> **Task details**
Reproduce the passage of the pull request discussion on nested list tags starting with "alexander-turner · 2024-06-22T00:11:58Z" and going on through "fixed my problem.".
*** Exercise passage Section Begins ***
Support for nested <ul>/<ol> tags without <li> (not technically valid) #445

dnotes · 2023-08-01T01:21:08Z

I'm opening this pull request for your re-consideration of issue #232. My reasoning is this:

Although this syntax is invalid HTML, it has de-facto support in all browsers.
Some people are making this mistake in writing their HTML.
Converting that HTML to Markdown changes the semantic meaning that is clear in the original.
It wasn't that hard to fix.

Note that this PR differs slightly from the code that I pasted there; I think it's unnecessary to "fix" the case with an empty <li> element (<li><ul>...</ul></li>) because the meaning is preserved in the resulting markdown.

- fix invalid markdown when <ul> is nested inside an empty <li> - add support for nested <ul>/<ol> outside of <li> (a common and widely supported usage, though not technically valid)

- empty li is allowed in html and markdown (who does this on purpose?) - fixed edge case of numbering when <ol>s are nested without <li>

alexander-turner · 2024-06-22T00:11:58Z

I support merging this PR. I had to check out the repo and cherry-pick these commits using gh pr checkout 445. It fixed my problem.

pavelhoral · 2024-06-23T20:57:41Z

I don't think "being simple / easy to fix" or "browsers are able to display that" is a valid argument here. The decision for this library (made long time ago) is that it supports valid HTML and nothing more. We don't want to break this rule as it might invite all sorts of non-standard hacks.

However we want to allow users to modify rules and extend the functionality if they want to do that. That is a long standing task (unfortunatelly with very little momentum behind it at the moment).

But various errors in the HTML can be easily fixed by simply pre-processing the DOM before passing it to Turndown. In that way you don't have to make Turndown do anything non-standard. I think that would be ideal solution for this usecase.

(side note - I am not a full maintainer here, I have simply fixed few things here and there, so my opinion is not binding)
*** Exercise passage Section Ends ***
*** Data under study Section Begins ***
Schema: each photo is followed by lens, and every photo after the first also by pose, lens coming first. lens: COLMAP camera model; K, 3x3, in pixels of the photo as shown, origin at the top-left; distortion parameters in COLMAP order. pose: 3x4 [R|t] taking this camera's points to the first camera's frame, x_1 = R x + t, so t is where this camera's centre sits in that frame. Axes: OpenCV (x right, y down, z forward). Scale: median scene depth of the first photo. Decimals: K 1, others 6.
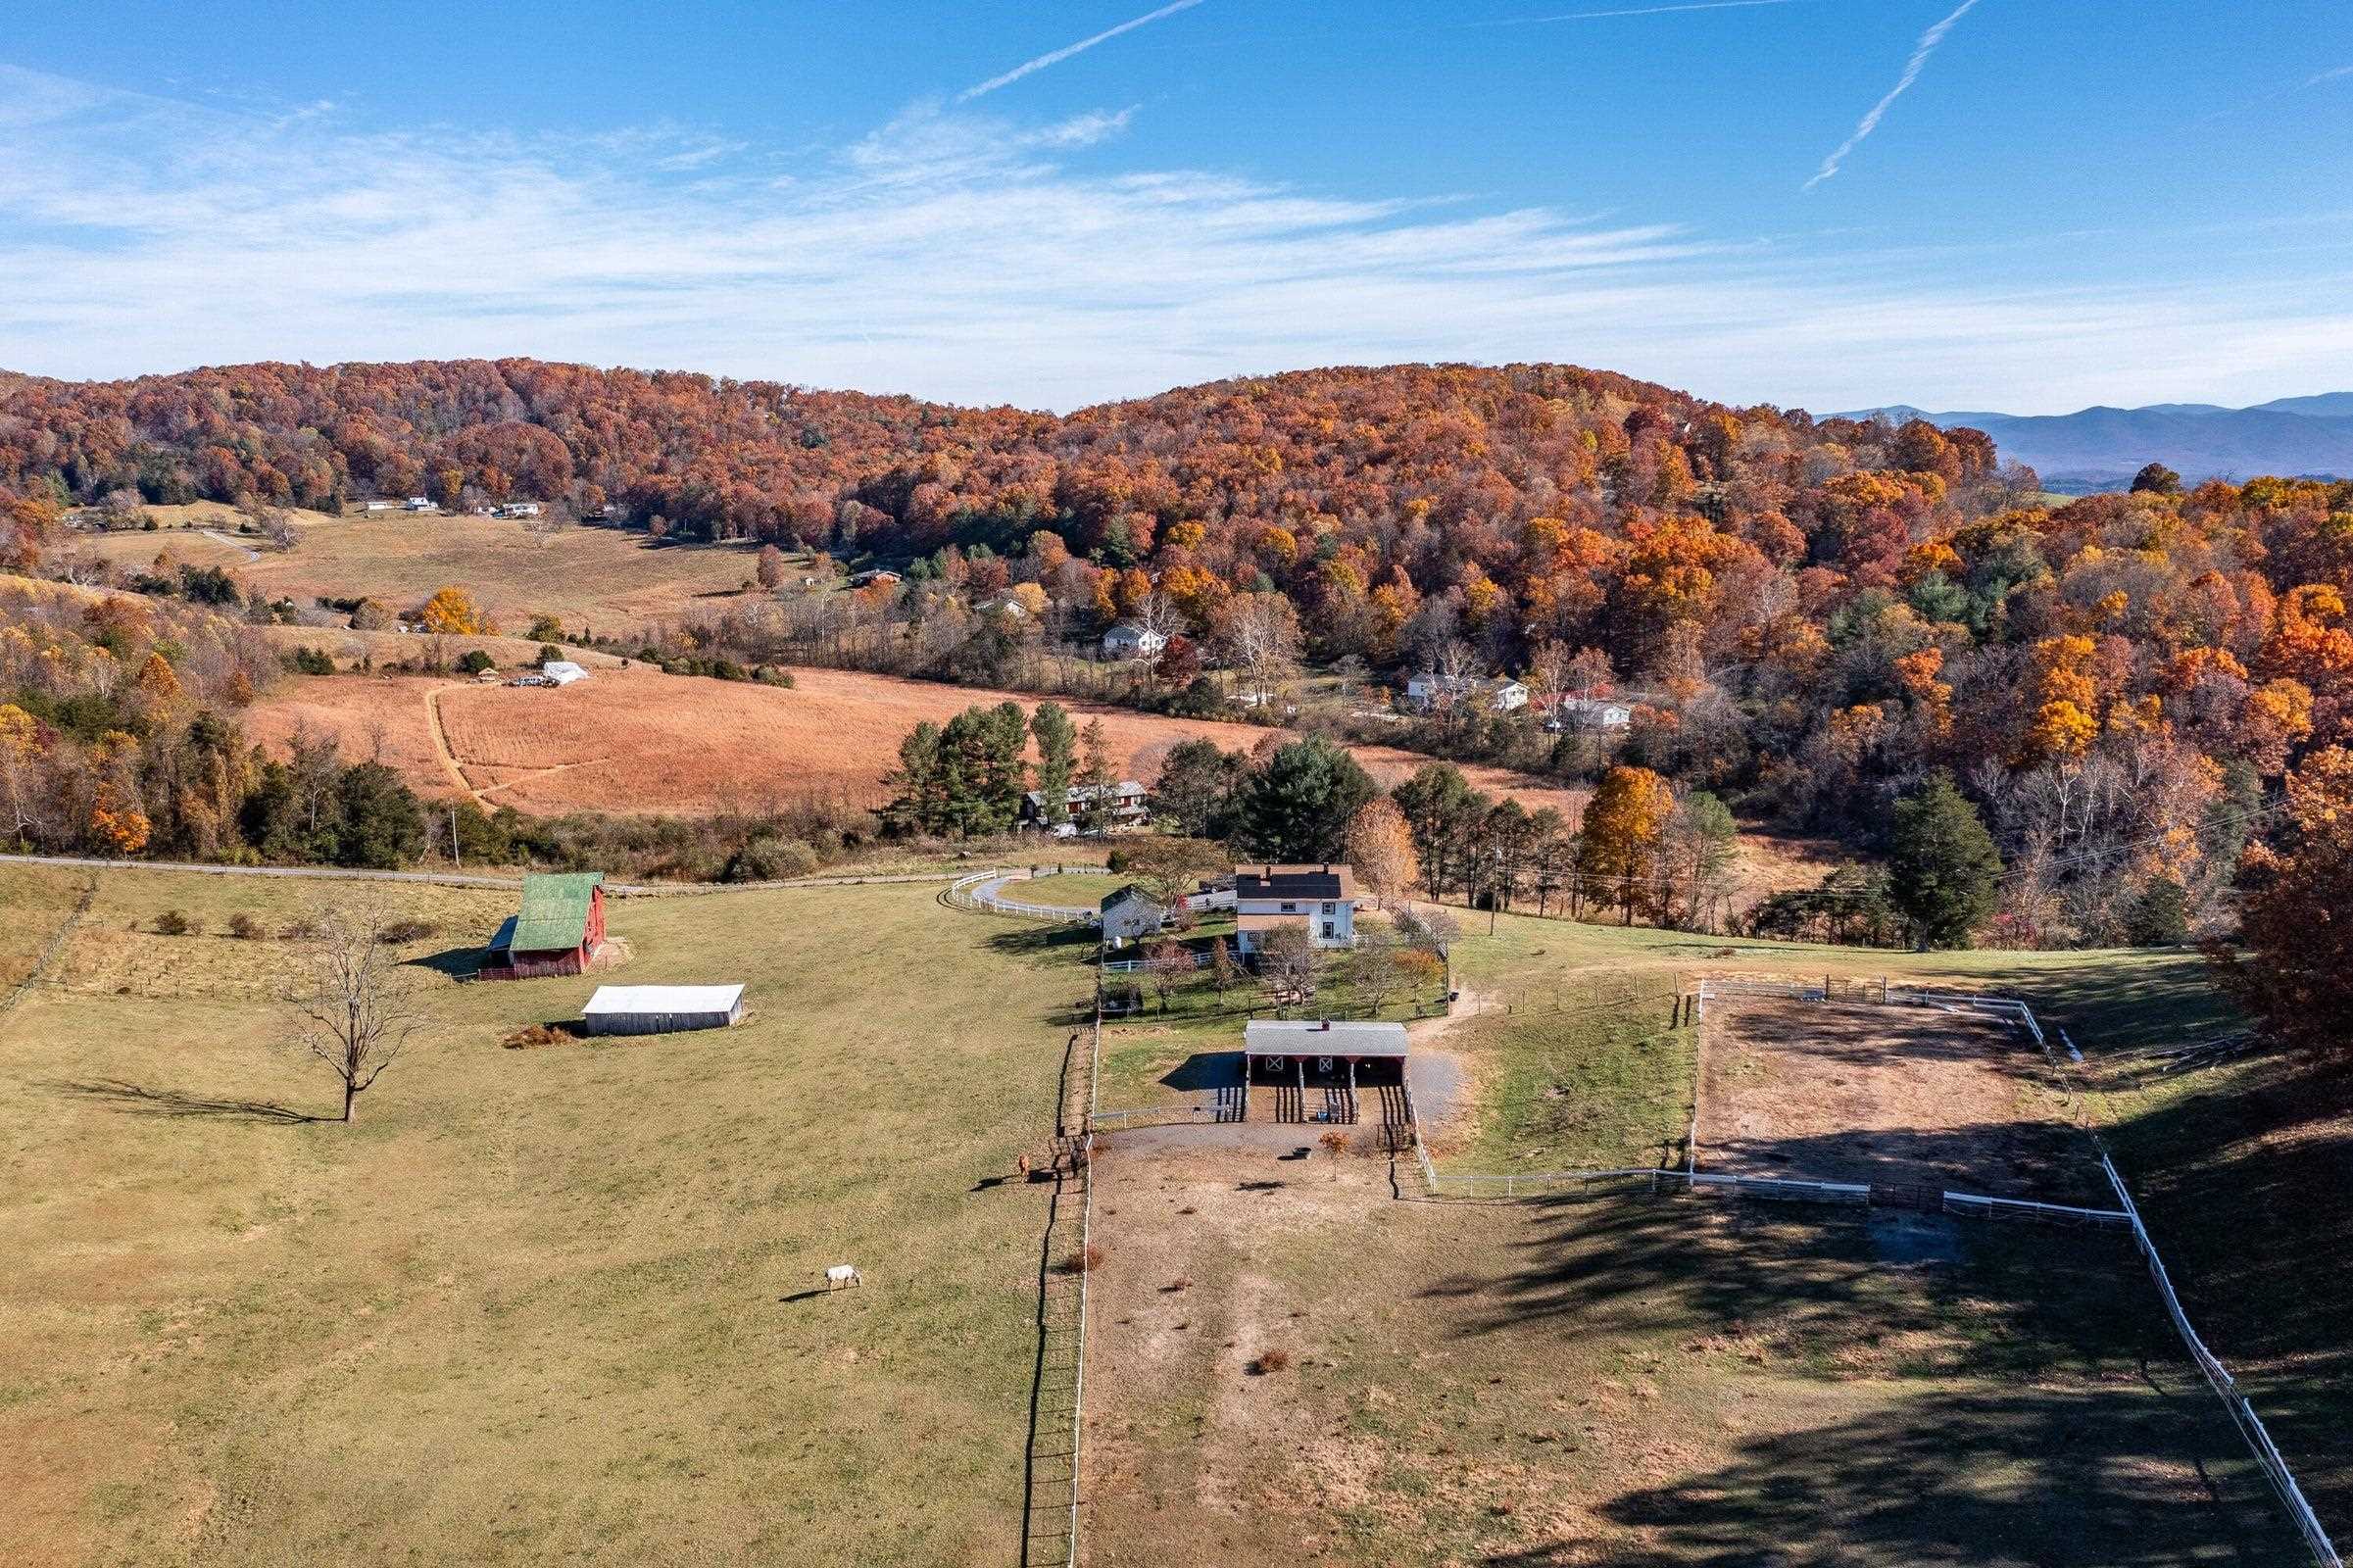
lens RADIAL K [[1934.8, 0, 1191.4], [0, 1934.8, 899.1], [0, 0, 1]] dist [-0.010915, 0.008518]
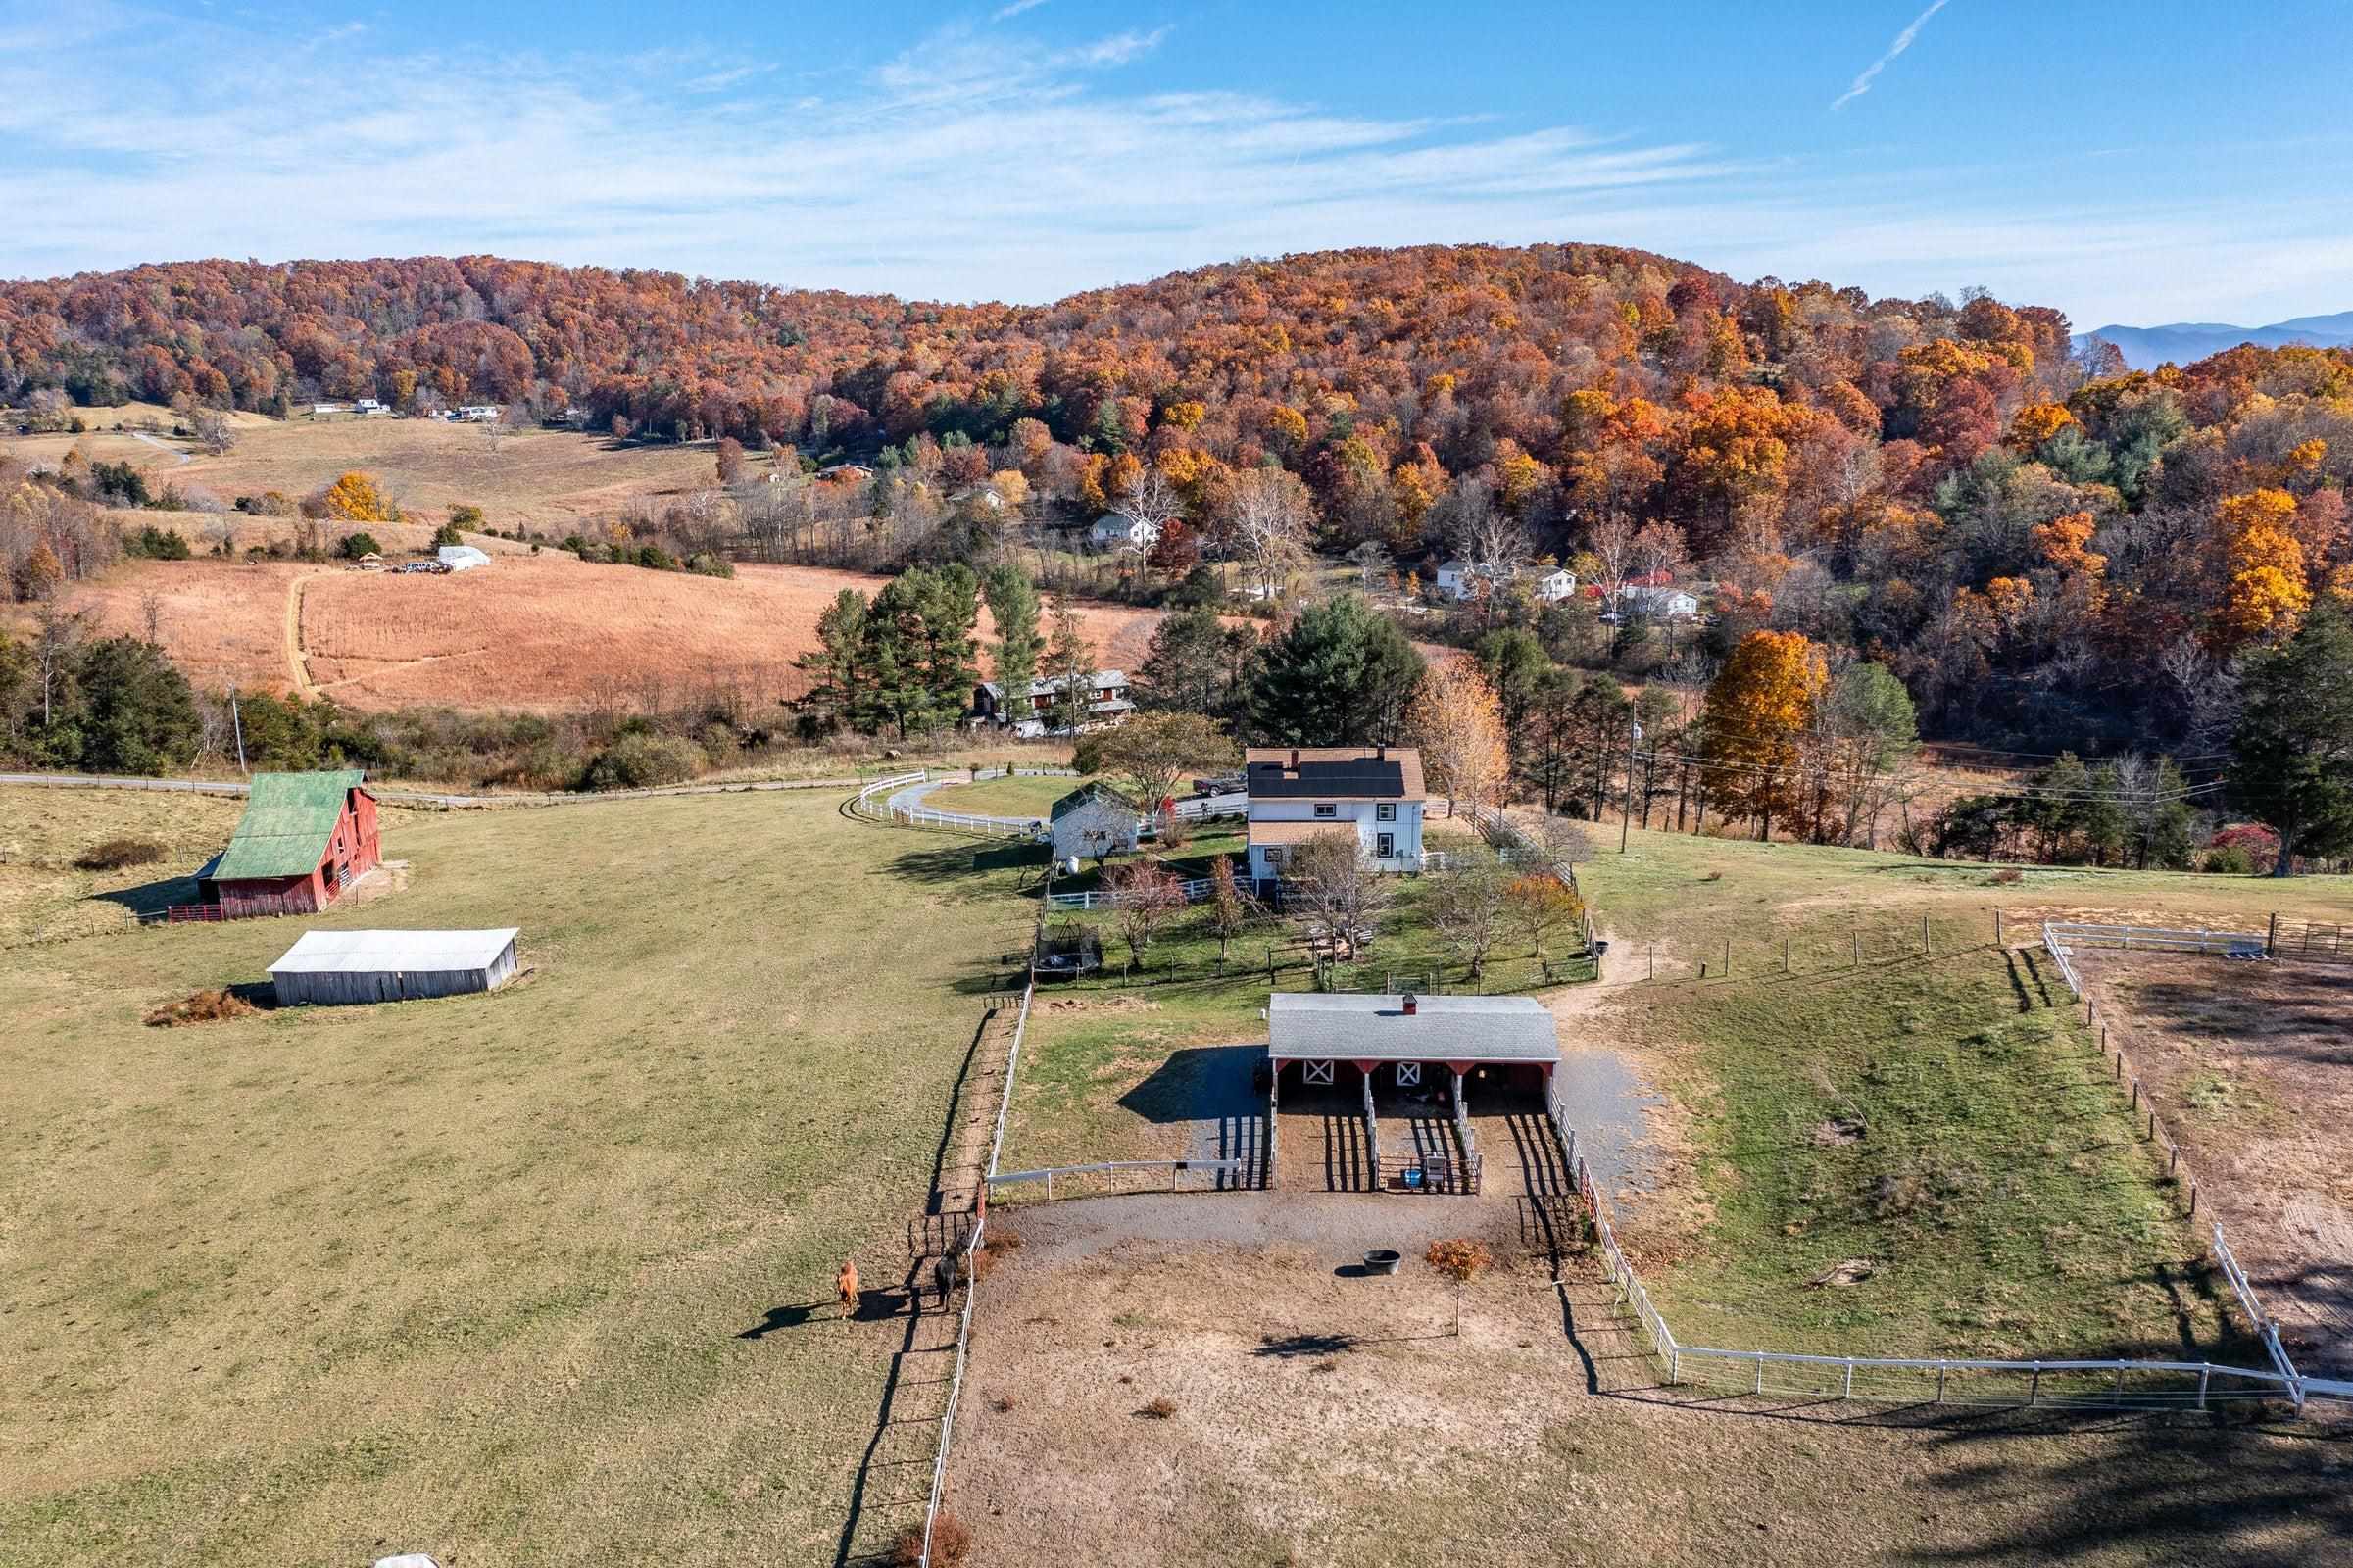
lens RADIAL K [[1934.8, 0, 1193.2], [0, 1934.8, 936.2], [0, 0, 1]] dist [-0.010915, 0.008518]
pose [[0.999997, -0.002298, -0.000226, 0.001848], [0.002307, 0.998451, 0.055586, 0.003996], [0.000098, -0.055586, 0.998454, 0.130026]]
*** Data under study Section Ends ***
*** Data under study Section Begins ***
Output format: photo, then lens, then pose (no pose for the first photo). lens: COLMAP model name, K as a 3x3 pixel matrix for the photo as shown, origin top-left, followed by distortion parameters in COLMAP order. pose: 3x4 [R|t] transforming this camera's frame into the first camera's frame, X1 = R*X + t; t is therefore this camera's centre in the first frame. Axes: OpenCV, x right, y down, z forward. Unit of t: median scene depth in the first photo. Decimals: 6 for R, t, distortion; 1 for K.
*** Data under study Section Ends ***
*** Data under study Section Begins ***
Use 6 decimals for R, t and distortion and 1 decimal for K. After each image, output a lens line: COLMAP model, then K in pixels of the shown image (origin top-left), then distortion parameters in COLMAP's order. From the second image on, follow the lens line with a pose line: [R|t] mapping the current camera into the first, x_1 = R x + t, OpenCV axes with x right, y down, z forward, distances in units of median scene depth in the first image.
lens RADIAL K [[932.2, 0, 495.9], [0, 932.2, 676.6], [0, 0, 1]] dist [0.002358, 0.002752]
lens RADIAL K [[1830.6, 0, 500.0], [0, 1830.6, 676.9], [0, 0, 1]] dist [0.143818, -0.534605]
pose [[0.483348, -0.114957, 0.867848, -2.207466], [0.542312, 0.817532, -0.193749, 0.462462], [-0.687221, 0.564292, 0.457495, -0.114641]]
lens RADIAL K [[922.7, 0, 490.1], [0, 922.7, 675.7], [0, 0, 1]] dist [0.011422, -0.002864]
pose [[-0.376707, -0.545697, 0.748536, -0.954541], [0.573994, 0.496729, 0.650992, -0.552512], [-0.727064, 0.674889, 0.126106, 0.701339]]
*** Data under study Section Ends ***
> **Task output**
alexander-turner · 2024-06-22T00:11:58Z

I support merging this PR. I had to check out the repo and cherry-pick these commits using gh pr checkout 445. It fixed my problem.